++++ TEXT EXCERPT ++++

My Favorite Books (Of 2013)

New Year's Fireworks
2014 is coming!

Hi everybody!

I’m a little late with this, aren’t I?

Actually, more like mammothly late, but I suppose I’m nothing if not a chronic procrastinator. And generally lazy. It’ll probably say that on my headstone. (Just kidding. I’m immortal, duh. It would also say that I spend too much time joking at the beginnings of blog posts.)

But, here it is! These are some of the books I read this year that I really, really loved. It’s probably a little late to get them as presents (>looks sheepish<), but if you fancy a trip to the library while you’re on vacation, then by all means. . .

Here we go!

Eleanor & Park by Rainbow Rowell

Why yes, we are starting with the obvious!

Eleanor & Park is not only one of my favorite books that I’ve read this year, it’s one of my favorites, period. It features two outsiders on a school bus, and comic books, and music, and love, and I could go on forever about its various awesome traits. It’s one of those books where I couldn’t even sleep after finishing it, because I couldn’t stop thinking about it. The characters are all marvelously written, and Rowell has a way of writing that is seriously addictive. REALLY addictive. See also: Fangirl.

The Name of the Star by Maureen Johnson

I couldn’t read this book right before bedtime. That should say something.

At the center of The Name of the Star is Aurora Deveaux, a.k.a. Rory, who is just starting to attend a boarding school in London(!). And, on the same day she arrives in England, a murder is committed. But not just any murder–this one appears to be an imitation of one of the Jack the Ripper murders from way back when. But the murderer isn’t going to stop there, and neither is Rory after she thinks she sees the man who might be responsible. Complete with gore, mystery, romance, and FANTASTIC characters (seriously, I love the characters), this book is definitely one I really enjoyed. (I’ve just started Devilish, too, and so far it seems just as good.)

Monster by Walter Dean Myers

You know how I said Rainbow Rowell’s writing is addictive? Well, Walter Dean Myers’ is, too. Monster tells the story of Steve Harmon, a teenager in New York City who’s on trial for murder. Told through Steve’s journal entries, a script he’s writing, and the rare photo, the reader is shown a detailed, eye-opening look at what it’s like to be in jail, especially when you’re as young as Steve. It’s just really, really, really good, as well as striking. I’m pretty sure Myers might be one of the best writers around. Ever.

Two Boys Kissing by David Levithan

This book was kind of like watching the Sherlock mini-episode yesterday–it filled me with feelings that I did not know what to do with, it consumed a large amount of my thoughts, and it made me want to bawl. Oh, and it killed me a little inside, that too. But in a good way! In a really really good way!

++++

TASK BRIEF
Update the passage of the favorite-books post from "Actually, more like" up to and including "of blog posts.)", replacing "procrastinator" with "dawdler".

++++ RECORD SET ++++

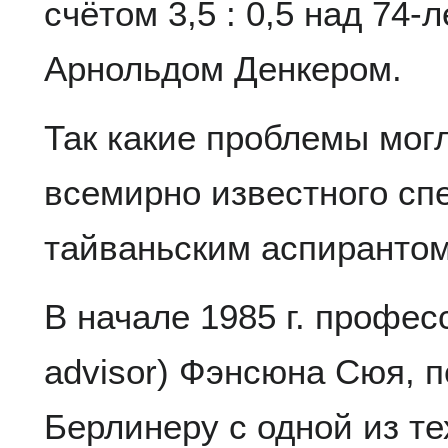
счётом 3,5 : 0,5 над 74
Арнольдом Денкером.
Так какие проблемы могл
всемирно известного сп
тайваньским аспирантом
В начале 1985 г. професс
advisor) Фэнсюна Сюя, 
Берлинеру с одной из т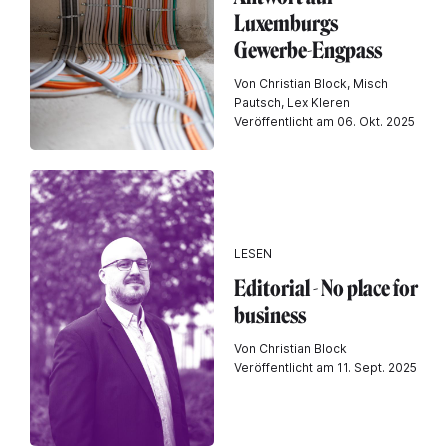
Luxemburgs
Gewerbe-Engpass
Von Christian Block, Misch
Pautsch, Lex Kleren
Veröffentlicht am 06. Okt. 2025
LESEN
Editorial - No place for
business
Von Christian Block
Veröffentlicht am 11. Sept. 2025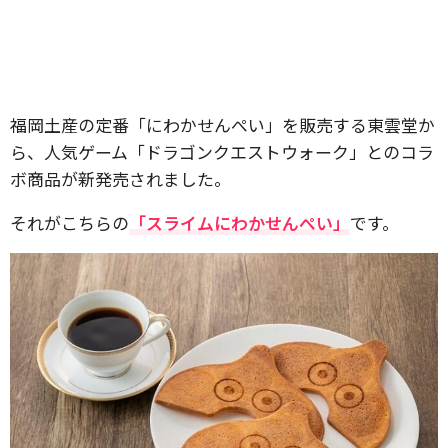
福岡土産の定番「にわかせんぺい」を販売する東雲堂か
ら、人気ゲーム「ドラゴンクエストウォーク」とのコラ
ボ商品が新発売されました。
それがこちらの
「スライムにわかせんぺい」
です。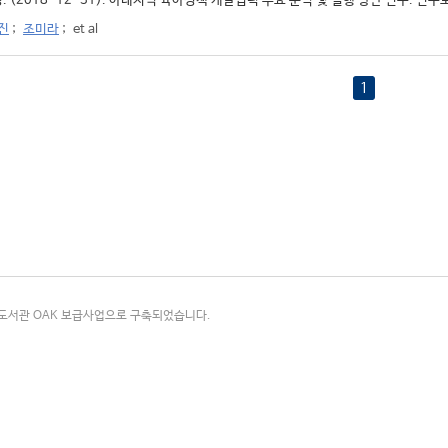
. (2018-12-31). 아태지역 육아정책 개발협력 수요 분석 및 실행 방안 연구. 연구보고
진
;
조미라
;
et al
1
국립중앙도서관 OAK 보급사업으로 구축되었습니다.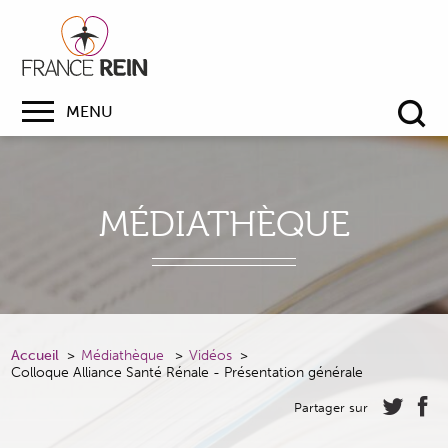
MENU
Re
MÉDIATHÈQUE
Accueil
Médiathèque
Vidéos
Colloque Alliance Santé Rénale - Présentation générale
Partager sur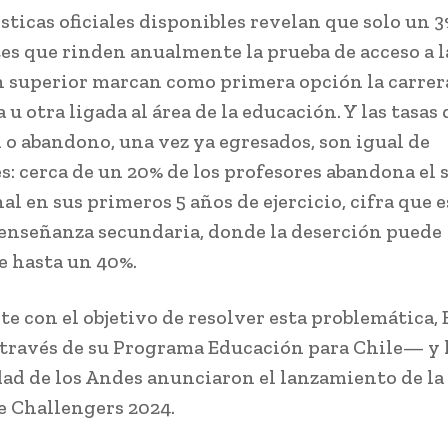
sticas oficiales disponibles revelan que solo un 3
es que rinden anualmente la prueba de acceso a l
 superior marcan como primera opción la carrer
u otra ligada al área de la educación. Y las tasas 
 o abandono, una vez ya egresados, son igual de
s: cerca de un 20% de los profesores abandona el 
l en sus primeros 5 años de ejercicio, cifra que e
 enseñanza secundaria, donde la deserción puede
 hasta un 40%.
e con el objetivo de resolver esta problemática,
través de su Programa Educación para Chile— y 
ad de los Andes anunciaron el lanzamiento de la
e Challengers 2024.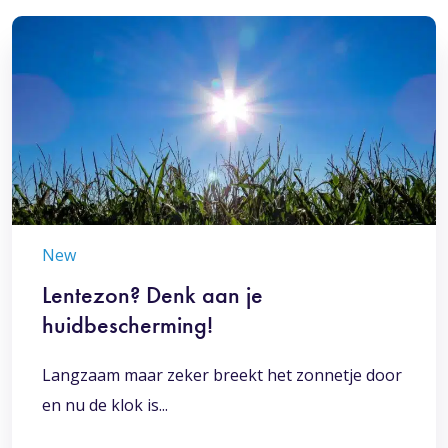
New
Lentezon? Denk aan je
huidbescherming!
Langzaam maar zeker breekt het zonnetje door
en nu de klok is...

++++

YOUR RESPONSE
Actually, more like mammothly late, but I suppose I’m nothing if not a chronic dawdler. And generally lazy. It’ll probably say that on my headstone. (Just kidding. I’m immortal, duh. It would also say that I spend too much time joking at the beginnings of blog posts.)